Solanas's goal for Wormhole was to solve common issues with decentralized finance (DeFi), such as high gas fees, price slippage, and network congestion. When it launched in 2020, it offered a decentralized way to bridge ERC-20 and SPL between Ethereum and Solana. Nowadays, Solana Wormhole allows crypto transfer among 17 chains.
Wormhole was developed together with Certus One, a company running nodes for blockchains and providing infrastructure security services for proof-of-stake (PoS) blockchains. As developers can employ Wormhole to access the Solana network, there is no need for a crypto project to rewrite their own codebases for Solana.
The bridge is based on decentralized cross-chain oracles. These so-called "guardians" bring tokens from one chain to another by locking up or burning tokens on one chain and minting or releasing them on another.
The “guardians” are run by node operators such as Solana validators and ecosystem stakeholders. Their aligned incentive structure with Solana may help to keep the bridge reliable.
Another bi-directional bridge, Avalanche Bridge (AB) was built especially for retail users and launched in July 2021 by Ava Labs. The bridge is a replacement of the previous bridge design, called Avalanche-Ethereum Bridge (AEB), and boasts fees that are approximately five times lower than those of its predecessor.
In addition, AB strives to further improve the asset-bridging experience for users by focusing on security, faster finality, and lower fees. AB also connects Ethereum and Avalanche by enabling users to transfer Ethereum ERC-20 tokens to the Avalanche Mainnet.
The AB design consists of a private codebase (or "Inter SGX") and relayers (called wardens.) The Intel SGX application is a private enclave that creates a more secure computing environment by facilitating operations in a closed space and ensuring the bridge is tamper-proof.
The warden's main job is to monitor the Avalanche and Ethereum blockchains. Whenever a warden sees an ERC-20 token coming to Avalanche Bridge's Ethereum, they register the transaction in the Intel SGX enclave.
However, when tokens are sent from Avalanche to Ethereum, the enclave confirms that the wrapped ERC-20 coins are first burned to signal the transfer of the equivalent amount to Ethereum.
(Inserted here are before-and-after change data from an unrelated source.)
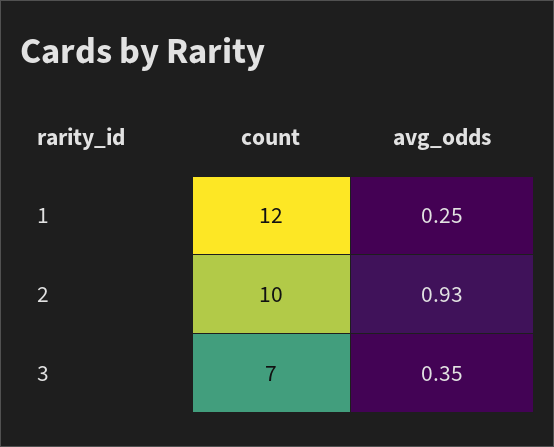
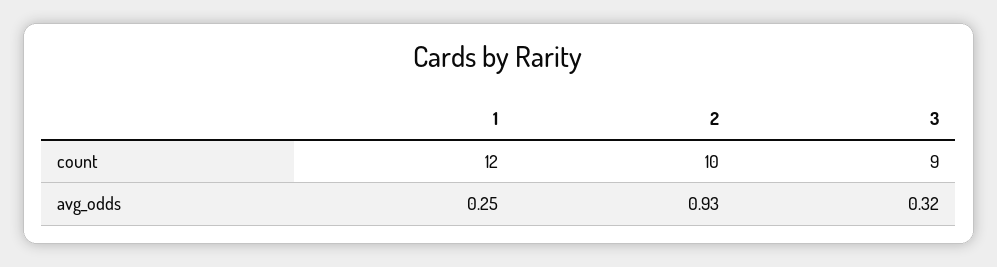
  {
    "count": {
      "1": 12,
      "2": 10,
-     "3": 7
+     "3": 9
    },
    "avg_odds": {
      "1": 0.25,
      "2": 0.93,
-     "3": 0.35
+     "3": 0.32
    }
  }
Finally, when the transaction is confirmed, the token is either locked and minted or burned and released.
The trustless Polygon Bridge was first proposed in early 2020 by the Polygon team to increase interoperability between the Polygon and Ethereum networks. The bridge went live later that same year.
Nowadays, it allows users to transfer tokens and non-fungible tokens (NFTs) between Ethereum and Polygon. Now users can take advantage of Ethereum's popularity while utilizing Polygon’s lower fees and faster transaction times.
Polygon has two bridges through which users can transfer assets: the Proof-of-Stake (PoS) bridge and Plasma bridge. The former secures its network by adopting the PoS consensus algorithm. While deposits are completed almost instantly on the PoS bridge, withdrawals may sometimes take longer. This bridge supports the transfer of ether and other common ERC tokens.
The Plasma bridge uses the Ethereum Plasma scaling solution to offer increased security. Users can use the bridge to transfer Polygon's native token, MATIC, and certain Ethereum tokens (ETH, ERC-20, and ERC-721).
Bridging tokens using Polygon follows typical bridging logic. Tokens that leave the Ethereum network are locked, and the same number of tokens are automatically minted on Polygon at a one-to-one peg. Similarly, when bridging tokens to Ethereum, the pegged tokens on Polygon are burned and the Ethereum tokens are unlocked.
While crypto bridges make the crypto ecosystem more interoperable, you should always do your research so you can pick the most suitable bridge to use.
Remember that bridging doesn't change the circulating supply of the cryptocurrency you want to transfer. Bridges simply lock tokens on the sending network and mint new tokens on the receiving side, creating wrapped tokens.
If the wrapped tokens are sent back to the native chain, they are burned before the original tokens are released on the other side.